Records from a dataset
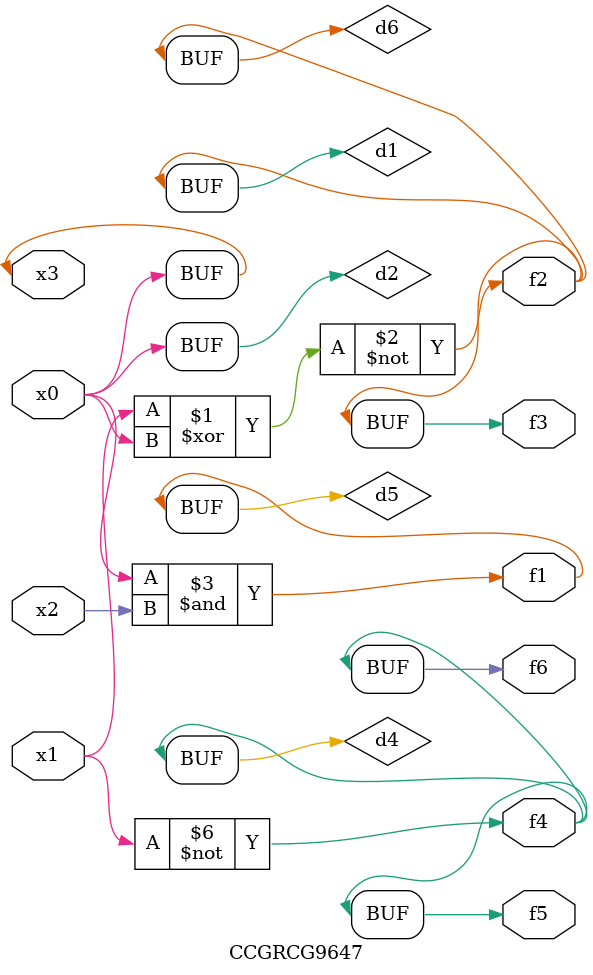
<source format=v>
module CCGRCG9647(
	input x0, x1, x2, x3,
	output f1, f2, f3, f4, f5, f6
);

	wire d1, d2, d3, d4, d5, d6;

	xnor (d1, x1, x3);
	buf (d2, x0, x3);
	nand (d3, x0, x2);
	not (d4, x1);
	nand (d5, d3);
	or (d6, d1);
	assign f1 = d5;
	assign f2 = d6;
	assign f3 = d6;
	assign f4 = d4;
	assign f5 = d4;
	assign f6 = d4;
endmodule

</source>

◆ **Brief**
The records are to be returned word for word, without any of their pictures.

◆ **Reply**
<source format=v>
module CCGRCG9647(
	input x0, x1, x2, x3,
	output f1, f2, f3, f4, f5, f6
);

	wire d1, d2, d3, d4, d5, d6;

	xnor (d1, x1, x3);
	buf (d2, x0, x3);
	nand (d3, x0, x2);
	not (d4, x1);
	nand (d5, d3);
	or (d6, d1);
	assign f1 = d5;
	assign f2 = d6;
	assign f3 = d6;
	assign f4 = d4;
	assign f5 = d4;
	assign f6 = d4;
endmodule

</source>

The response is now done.